RIYADH, Dec 31: Nearly three decades after the idea was first mooted, the six oil-rich Gulf monarchies enter the new year after finally establishing a common market with a combined economy of $715 billion.
The new regional economic grouping should ensure “economic equality” for Gulf Cooperation Council citizens, GCC Secretary General Abdulraham al-Attiyah said at a summit of GCC leaders in early December.
He described the launch as “historic” 26 years after the common market was announced as an objective when the GCC was formed in 1981.
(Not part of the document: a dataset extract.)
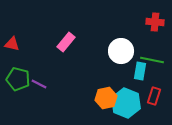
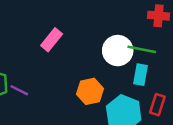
green line: (152, 60) -> (142, 49), moved
orange hexagon: (106, 98) -> (90, 91), moved

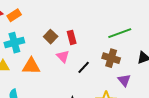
The initiative “will increase investments and common trade between members,” GCC economic chief Mohammad al-Mazroui told AFP, adding that it will also “strengthen the position of member states in free-trade talks,” mainly with the European Union.
Some 35.1 million people live in the GCC, although citizens of the member states represent around only 60 per cent of the total population, with the remainder foreign expatriates working there.
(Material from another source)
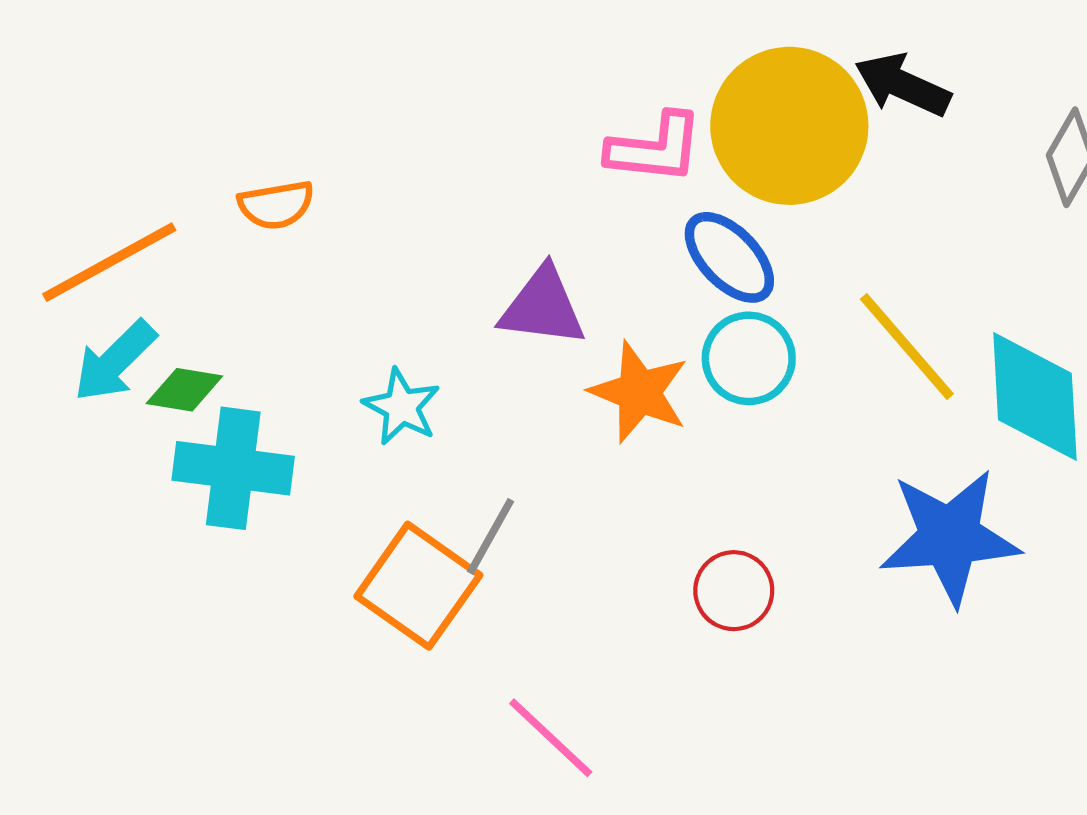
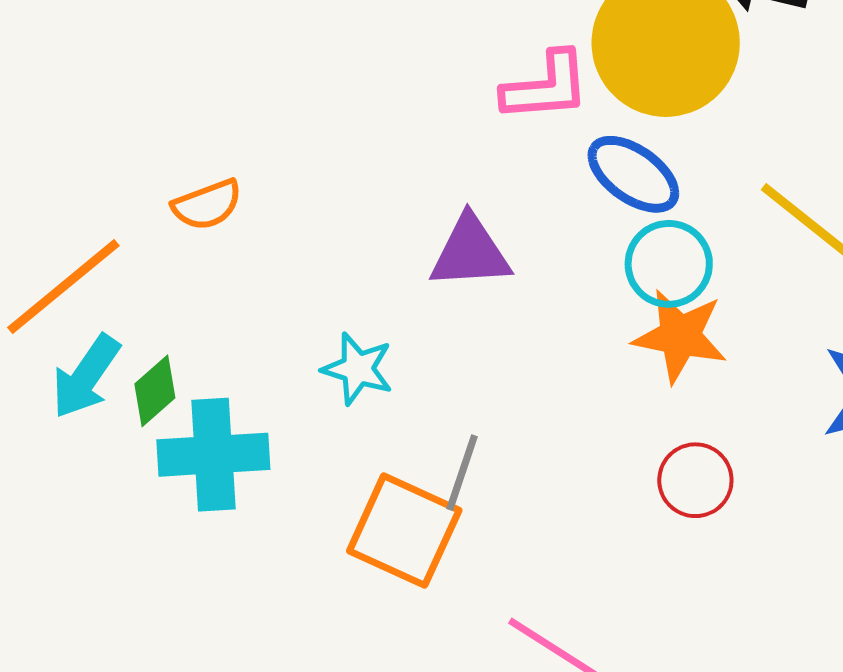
green diamond: (184, 390) -> (155, 391), turned -40
orange star: (639, 392) -> (680, 336), moved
In addition to allowing the free flow of capital, the common market should give GCC nationals freedom of movement, residency and employment -- in both the private and public sectors -- in any of the six countries, Attiyah said.
“The common market... will allow the citizens of GCC member states to benefit from opportunities offered by the Gulf economy and will open important areas to common and foreign investments,” he added.
The GCC groups Bahrain, Kuwait, Oman, Qatar, Saudi Arabia and the United Arab Emirates, which together account for a total surface area of 2.6 million square kilometres (1.04 million square miles).
Sitting on 484 billion barrels of oil, they also represent more than half of the oil reserves of the Organisation of Petroleum Exporting Countries (Opec).